> _WHAT YOU SHOULD DO_: Return, character for character, the part of the items that opens with the line containing "my library [dotSCAD](https://github.com/JustinSDK/dotSCAD)." and closes with the line containing "You can use", including both of those lines.

> _SUPPLIED DATA_:
BEGIN

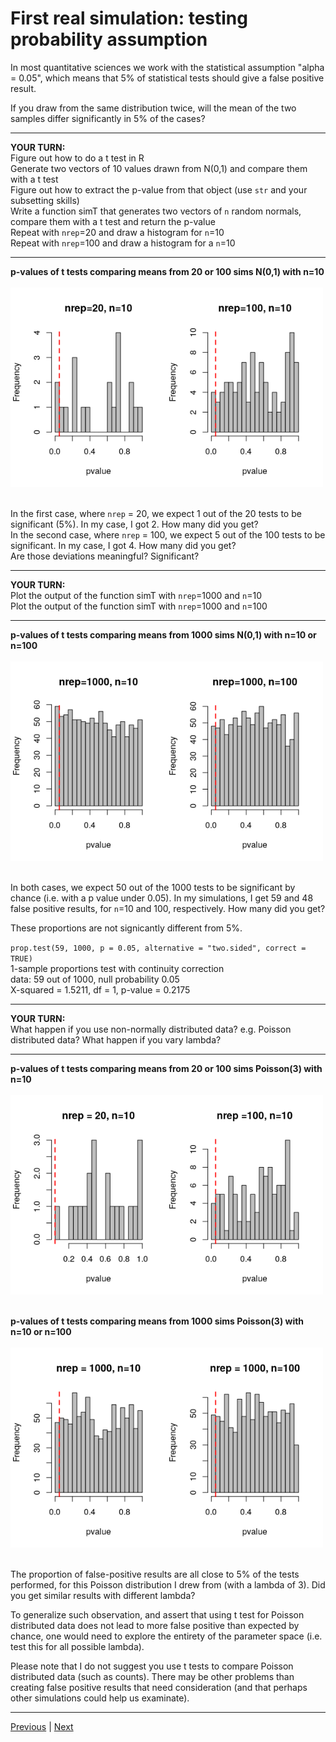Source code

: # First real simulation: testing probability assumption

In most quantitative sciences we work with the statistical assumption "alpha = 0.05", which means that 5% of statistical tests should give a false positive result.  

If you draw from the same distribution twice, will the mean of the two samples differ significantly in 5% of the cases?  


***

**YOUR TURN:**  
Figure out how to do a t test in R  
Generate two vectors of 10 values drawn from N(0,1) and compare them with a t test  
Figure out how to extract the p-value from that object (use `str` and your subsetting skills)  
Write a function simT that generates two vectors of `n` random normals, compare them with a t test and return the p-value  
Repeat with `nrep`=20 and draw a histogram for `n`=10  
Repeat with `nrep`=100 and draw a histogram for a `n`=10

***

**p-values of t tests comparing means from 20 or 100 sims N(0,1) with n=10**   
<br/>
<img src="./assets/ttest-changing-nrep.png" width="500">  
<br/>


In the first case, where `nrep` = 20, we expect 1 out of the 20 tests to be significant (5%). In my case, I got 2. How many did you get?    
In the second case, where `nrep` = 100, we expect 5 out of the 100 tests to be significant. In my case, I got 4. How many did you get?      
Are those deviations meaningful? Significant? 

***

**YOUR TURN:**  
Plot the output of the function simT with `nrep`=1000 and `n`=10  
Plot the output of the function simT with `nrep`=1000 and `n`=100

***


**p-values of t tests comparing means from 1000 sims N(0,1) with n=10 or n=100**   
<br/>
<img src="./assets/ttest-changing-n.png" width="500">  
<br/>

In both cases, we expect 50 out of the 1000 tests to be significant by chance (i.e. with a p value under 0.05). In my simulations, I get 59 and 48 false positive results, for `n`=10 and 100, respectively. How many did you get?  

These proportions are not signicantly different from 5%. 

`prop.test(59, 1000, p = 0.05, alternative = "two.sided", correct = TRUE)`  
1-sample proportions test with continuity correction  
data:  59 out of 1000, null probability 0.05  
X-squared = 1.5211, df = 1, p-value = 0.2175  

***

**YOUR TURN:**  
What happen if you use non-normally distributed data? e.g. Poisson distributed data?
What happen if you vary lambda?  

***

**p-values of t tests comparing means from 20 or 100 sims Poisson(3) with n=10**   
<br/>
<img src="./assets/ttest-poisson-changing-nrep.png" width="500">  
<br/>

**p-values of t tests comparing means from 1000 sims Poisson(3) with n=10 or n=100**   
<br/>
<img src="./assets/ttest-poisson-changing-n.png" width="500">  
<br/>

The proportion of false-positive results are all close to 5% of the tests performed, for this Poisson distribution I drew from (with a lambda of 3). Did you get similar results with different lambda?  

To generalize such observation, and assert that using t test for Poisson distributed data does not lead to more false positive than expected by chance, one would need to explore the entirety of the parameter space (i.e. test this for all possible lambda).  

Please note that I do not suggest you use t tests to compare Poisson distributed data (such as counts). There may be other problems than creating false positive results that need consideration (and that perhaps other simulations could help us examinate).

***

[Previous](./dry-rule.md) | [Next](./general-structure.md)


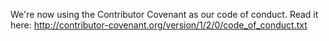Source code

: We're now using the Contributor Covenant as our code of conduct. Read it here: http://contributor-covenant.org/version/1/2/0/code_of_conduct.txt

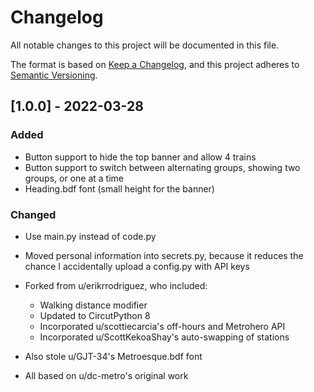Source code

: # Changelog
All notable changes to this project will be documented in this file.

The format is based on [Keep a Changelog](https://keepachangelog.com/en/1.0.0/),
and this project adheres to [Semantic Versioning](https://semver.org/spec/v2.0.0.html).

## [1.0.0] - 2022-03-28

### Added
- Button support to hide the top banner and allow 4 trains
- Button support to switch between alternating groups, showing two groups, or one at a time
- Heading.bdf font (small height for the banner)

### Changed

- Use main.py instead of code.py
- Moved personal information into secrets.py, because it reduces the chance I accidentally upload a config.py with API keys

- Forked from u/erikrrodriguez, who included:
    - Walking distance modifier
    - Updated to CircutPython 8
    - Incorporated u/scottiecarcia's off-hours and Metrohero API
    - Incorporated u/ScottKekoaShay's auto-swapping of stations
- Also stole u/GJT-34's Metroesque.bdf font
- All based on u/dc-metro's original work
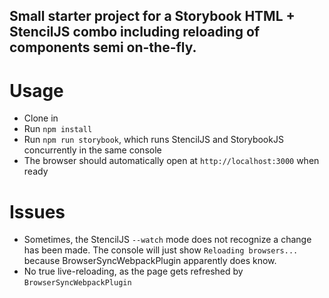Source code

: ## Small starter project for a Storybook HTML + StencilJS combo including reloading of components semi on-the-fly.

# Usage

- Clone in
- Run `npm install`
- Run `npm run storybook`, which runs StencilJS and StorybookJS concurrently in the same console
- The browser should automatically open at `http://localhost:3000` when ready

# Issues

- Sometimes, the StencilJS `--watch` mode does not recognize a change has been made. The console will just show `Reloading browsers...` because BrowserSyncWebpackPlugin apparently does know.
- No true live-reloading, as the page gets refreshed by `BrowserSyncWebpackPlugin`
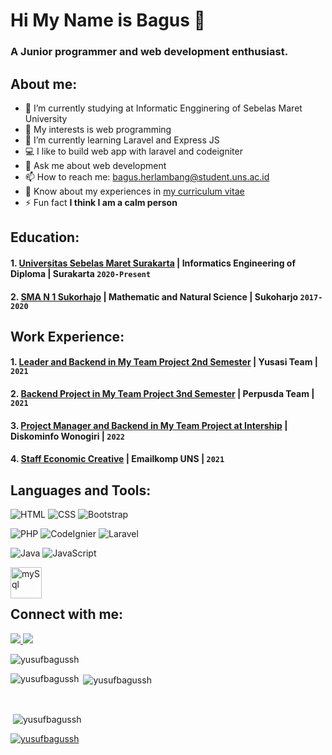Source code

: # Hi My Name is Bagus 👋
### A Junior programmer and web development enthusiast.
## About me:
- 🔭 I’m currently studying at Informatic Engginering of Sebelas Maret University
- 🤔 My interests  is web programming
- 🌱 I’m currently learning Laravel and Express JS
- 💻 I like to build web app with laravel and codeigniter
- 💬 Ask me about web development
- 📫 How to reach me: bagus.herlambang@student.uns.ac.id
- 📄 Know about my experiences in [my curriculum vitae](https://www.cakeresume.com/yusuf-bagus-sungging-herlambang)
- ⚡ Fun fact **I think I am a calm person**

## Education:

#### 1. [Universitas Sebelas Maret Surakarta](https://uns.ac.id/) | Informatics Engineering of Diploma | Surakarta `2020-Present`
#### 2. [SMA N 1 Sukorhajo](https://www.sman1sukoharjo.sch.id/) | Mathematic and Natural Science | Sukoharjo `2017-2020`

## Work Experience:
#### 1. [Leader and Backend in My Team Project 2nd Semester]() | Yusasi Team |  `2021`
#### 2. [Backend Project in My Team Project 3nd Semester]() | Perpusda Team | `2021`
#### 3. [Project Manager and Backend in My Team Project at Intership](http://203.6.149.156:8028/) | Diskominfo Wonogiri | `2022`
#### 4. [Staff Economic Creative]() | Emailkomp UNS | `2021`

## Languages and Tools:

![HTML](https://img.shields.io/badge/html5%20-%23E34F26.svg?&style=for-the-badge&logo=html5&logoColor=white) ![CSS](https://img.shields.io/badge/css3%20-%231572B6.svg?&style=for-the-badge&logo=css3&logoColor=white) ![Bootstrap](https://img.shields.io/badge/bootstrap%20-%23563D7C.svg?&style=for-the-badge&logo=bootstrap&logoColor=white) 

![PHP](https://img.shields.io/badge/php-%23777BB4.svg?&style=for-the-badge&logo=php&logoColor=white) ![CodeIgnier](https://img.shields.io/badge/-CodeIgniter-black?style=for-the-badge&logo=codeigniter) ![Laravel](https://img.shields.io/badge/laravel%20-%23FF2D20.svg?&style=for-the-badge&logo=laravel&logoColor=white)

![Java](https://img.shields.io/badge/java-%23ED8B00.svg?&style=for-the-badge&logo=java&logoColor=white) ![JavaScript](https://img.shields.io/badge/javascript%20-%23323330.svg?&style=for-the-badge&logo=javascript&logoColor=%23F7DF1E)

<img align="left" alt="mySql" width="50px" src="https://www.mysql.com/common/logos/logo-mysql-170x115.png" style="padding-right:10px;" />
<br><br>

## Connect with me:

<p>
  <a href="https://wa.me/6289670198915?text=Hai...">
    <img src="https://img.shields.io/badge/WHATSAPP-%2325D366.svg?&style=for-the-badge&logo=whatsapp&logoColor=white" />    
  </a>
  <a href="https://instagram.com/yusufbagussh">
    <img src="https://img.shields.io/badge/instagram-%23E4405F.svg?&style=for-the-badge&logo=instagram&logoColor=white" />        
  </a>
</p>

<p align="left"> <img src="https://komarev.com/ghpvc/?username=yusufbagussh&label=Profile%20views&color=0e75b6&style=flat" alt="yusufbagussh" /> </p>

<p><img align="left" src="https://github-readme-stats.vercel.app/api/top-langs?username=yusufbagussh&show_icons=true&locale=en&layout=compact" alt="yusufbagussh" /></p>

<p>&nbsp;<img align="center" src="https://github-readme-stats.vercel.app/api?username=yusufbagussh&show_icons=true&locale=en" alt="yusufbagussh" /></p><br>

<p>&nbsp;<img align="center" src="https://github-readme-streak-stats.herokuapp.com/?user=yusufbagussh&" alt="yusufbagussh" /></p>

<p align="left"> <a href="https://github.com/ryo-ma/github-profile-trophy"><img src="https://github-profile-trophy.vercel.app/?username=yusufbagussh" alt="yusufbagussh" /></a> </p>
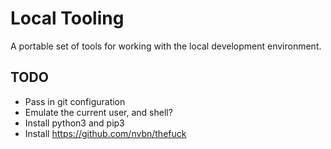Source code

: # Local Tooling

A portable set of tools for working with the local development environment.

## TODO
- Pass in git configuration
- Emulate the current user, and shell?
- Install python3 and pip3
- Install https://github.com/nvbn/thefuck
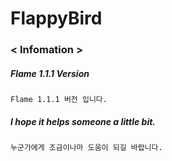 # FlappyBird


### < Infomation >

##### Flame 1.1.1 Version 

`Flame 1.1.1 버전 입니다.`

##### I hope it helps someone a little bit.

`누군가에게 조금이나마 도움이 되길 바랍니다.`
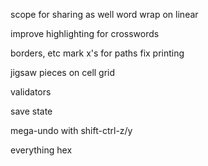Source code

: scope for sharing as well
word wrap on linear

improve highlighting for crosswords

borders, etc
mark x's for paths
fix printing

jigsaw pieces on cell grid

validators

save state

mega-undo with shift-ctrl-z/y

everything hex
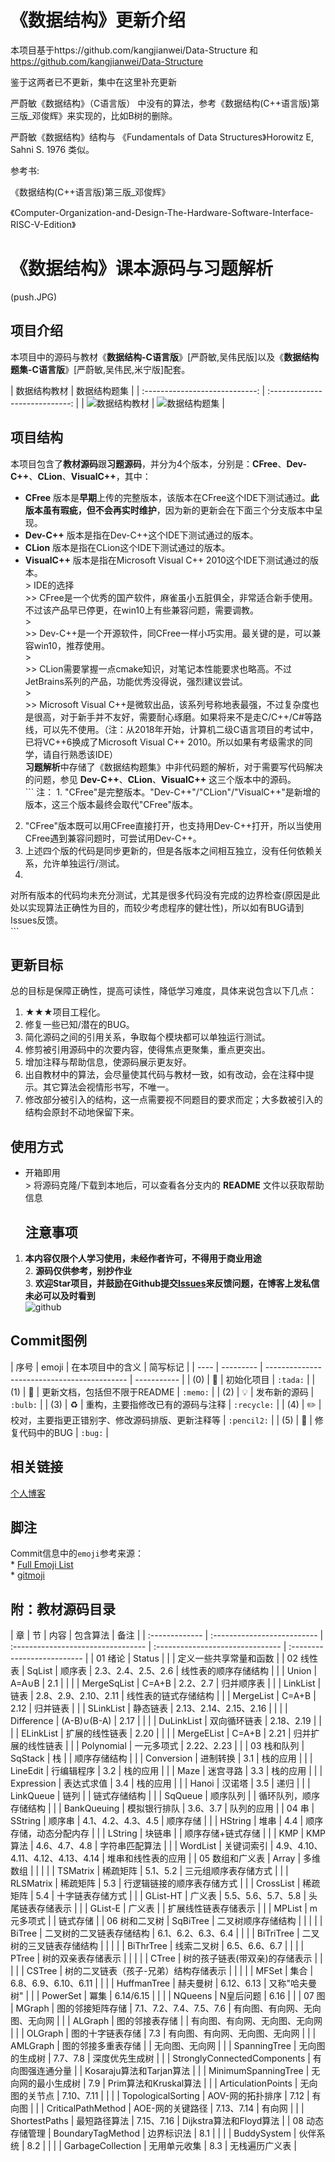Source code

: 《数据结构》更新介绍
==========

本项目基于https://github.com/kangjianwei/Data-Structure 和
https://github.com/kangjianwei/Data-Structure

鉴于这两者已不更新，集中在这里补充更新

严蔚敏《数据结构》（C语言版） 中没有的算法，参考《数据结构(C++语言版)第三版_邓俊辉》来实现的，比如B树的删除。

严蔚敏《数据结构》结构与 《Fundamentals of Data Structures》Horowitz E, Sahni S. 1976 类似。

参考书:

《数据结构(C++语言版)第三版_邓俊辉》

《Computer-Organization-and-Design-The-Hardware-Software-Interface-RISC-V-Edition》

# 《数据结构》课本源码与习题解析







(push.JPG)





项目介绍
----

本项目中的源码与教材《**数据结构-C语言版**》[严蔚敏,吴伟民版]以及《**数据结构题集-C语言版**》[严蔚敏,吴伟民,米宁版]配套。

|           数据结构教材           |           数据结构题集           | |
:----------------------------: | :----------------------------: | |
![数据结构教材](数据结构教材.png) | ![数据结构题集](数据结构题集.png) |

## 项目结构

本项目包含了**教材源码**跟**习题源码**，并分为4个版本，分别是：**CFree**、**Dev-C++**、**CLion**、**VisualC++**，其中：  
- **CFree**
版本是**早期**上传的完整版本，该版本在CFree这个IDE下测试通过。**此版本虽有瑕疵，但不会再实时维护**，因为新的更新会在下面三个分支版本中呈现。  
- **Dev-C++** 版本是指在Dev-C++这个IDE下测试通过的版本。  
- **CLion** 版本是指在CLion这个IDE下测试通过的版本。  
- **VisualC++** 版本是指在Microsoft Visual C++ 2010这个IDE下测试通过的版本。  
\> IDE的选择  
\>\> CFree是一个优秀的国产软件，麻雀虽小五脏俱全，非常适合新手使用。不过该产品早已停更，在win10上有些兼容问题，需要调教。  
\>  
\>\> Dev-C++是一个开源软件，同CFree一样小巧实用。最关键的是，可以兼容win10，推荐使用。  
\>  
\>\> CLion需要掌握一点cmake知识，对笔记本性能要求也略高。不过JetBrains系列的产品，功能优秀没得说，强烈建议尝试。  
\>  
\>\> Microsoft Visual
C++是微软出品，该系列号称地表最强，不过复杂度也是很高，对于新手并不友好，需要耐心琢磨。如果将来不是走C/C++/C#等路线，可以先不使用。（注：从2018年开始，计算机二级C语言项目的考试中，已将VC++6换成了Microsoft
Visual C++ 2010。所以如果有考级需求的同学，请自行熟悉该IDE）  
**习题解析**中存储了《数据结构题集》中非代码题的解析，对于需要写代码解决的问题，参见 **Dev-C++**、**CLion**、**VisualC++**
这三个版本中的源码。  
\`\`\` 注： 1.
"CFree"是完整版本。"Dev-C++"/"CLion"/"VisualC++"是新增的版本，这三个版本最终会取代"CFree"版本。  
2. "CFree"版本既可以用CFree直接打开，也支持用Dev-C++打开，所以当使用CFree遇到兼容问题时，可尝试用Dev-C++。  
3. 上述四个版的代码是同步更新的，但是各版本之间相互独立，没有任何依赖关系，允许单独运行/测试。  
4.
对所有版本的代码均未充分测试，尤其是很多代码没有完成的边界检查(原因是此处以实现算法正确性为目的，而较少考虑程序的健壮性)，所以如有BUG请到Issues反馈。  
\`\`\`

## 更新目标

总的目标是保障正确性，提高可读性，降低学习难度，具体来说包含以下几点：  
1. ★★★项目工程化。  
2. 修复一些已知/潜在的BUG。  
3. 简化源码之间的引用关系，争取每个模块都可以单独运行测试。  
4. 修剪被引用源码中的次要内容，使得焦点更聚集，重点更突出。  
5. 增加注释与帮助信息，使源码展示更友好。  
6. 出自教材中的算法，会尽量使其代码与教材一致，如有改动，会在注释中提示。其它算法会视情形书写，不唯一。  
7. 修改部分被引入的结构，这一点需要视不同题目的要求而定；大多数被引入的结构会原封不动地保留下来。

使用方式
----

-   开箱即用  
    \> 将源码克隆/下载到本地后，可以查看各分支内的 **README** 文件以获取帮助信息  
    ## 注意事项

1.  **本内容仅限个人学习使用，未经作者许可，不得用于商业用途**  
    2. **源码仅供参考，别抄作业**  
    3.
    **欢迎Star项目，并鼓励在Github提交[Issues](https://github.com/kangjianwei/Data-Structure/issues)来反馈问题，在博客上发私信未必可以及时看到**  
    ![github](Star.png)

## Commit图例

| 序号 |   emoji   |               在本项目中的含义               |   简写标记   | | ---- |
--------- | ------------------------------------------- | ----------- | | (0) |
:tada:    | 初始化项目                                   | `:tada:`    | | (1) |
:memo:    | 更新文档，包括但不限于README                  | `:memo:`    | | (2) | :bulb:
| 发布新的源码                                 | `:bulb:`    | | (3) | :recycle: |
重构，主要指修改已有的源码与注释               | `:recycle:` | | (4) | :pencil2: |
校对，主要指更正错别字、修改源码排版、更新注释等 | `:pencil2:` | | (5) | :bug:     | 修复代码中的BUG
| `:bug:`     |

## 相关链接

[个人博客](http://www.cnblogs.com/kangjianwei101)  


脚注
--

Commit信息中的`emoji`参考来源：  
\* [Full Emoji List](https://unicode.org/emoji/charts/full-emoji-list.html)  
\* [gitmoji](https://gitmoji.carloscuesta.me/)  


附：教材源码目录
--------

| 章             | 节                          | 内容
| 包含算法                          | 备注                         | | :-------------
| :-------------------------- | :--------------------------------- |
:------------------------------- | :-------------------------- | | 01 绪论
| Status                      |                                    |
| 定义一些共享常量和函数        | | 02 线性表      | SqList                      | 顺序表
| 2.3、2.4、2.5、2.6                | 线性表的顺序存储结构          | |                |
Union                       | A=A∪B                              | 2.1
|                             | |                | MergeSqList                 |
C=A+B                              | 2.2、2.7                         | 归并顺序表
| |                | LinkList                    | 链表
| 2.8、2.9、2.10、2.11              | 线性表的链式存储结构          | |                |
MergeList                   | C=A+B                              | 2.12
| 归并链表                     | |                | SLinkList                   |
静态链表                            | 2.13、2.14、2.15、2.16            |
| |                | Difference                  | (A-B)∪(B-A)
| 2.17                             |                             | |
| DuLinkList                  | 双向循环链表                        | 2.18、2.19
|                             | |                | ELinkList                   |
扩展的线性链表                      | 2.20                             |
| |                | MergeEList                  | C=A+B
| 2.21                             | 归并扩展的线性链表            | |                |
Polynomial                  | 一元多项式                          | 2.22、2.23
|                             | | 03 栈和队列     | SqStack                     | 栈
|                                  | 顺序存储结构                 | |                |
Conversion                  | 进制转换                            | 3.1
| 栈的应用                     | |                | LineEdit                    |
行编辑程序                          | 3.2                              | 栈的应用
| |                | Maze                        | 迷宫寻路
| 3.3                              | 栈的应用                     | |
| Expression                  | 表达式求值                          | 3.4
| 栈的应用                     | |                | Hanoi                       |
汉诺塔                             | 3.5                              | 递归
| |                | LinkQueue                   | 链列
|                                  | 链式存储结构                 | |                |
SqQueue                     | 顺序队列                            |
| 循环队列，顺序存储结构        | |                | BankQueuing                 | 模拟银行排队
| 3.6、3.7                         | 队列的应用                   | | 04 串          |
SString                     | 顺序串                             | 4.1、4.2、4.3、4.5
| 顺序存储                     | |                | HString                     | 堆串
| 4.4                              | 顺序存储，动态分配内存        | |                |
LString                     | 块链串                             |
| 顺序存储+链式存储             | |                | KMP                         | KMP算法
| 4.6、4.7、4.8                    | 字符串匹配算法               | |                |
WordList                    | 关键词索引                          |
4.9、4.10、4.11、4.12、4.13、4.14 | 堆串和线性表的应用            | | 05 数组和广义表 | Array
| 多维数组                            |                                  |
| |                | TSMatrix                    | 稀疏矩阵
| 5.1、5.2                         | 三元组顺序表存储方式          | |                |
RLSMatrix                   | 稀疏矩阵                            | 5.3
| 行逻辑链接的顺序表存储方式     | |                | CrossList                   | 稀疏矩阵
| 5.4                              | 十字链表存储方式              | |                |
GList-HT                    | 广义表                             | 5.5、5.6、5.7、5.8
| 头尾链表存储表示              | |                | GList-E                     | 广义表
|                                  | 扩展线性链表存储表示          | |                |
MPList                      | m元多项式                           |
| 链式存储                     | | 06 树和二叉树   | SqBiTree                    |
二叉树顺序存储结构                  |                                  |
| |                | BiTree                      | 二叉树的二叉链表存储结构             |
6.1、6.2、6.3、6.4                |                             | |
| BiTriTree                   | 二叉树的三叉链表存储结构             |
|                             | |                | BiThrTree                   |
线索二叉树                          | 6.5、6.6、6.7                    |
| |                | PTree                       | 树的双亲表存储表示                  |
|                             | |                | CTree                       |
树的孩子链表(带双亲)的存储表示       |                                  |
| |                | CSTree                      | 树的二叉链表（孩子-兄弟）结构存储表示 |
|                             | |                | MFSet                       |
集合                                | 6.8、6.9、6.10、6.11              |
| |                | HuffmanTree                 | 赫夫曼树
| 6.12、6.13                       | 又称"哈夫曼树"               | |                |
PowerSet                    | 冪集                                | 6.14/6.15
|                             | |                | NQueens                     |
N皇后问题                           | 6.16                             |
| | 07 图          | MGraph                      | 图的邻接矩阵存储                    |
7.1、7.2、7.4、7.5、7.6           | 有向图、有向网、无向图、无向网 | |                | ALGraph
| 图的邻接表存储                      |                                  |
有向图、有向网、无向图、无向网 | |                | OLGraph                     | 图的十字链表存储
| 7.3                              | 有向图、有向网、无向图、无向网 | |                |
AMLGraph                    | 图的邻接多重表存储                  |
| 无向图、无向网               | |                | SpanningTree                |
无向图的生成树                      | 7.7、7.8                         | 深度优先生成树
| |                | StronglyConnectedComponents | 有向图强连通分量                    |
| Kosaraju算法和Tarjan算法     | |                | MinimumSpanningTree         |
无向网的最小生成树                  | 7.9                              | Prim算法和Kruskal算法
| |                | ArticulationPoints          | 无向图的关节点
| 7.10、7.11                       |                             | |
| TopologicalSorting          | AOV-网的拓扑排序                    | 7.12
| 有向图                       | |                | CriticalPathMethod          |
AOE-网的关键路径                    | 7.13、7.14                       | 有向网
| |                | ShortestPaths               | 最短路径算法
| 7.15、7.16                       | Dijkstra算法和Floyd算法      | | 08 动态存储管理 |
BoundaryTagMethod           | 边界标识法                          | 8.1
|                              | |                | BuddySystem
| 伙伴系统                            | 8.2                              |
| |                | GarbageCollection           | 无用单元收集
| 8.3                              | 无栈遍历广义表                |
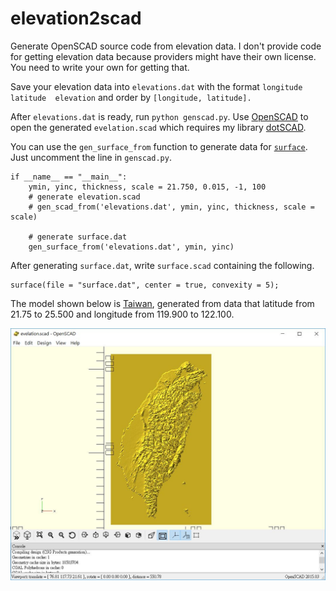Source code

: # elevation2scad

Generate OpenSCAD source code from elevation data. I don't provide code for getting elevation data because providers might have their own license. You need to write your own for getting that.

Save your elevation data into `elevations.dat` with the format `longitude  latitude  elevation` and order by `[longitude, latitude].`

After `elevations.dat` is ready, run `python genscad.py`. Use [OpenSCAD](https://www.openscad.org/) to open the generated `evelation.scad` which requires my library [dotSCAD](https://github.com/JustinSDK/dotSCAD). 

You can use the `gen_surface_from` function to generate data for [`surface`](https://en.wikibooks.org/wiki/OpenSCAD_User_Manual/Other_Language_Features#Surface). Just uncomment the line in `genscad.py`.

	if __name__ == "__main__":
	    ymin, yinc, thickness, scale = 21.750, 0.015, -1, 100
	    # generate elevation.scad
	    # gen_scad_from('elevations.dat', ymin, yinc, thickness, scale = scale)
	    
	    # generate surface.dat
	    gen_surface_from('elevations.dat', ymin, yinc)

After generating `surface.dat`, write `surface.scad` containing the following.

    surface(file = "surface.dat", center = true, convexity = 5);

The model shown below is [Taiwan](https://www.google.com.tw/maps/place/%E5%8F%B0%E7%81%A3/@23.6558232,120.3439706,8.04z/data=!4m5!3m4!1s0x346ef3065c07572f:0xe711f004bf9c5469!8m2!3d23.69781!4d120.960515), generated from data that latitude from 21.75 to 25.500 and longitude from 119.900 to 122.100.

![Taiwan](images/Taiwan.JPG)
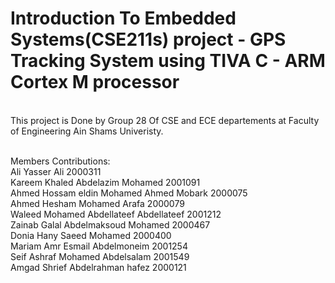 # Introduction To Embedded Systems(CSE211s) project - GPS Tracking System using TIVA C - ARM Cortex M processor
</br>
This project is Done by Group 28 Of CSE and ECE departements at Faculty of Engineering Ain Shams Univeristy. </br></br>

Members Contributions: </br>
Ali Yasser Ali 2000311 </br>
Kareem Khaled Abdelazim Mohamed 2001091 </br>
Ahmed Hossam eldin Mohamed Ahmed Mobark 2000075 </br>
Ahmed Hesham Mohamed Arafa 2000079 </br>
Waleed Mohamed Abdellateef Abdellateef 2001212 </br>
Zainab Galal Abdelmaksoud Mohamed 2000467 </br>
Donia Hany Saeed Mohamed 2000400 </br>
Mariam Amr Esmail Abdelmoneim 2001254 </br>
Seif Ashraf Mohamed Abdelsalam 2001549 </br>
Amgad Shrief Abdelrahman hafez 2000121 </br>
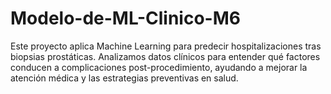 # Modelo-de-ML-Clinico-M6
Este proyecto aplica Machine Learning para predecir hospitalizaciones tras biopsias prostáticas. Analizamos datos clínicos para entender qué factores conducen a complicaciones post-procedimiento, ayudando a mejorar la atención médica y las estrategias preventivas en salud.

END

> _TASK ANSWER_:
After `elevations.dat` is ready, run `python genscad.py`. Use [OpenSCAD](https://www.openscad.org/) to open the generated `evelation.scad` which requires my library [dotSCAD](https://github.com/JustinSDK/dotSCAD). 

You can use the `gen_surface_from` function to generate data for [`surface`](https://en.wikibooks.org/wiki/OpenSCAD_User_Manual/Other_Language_Features#Surface). Just uncomment the line in `genscad.py`.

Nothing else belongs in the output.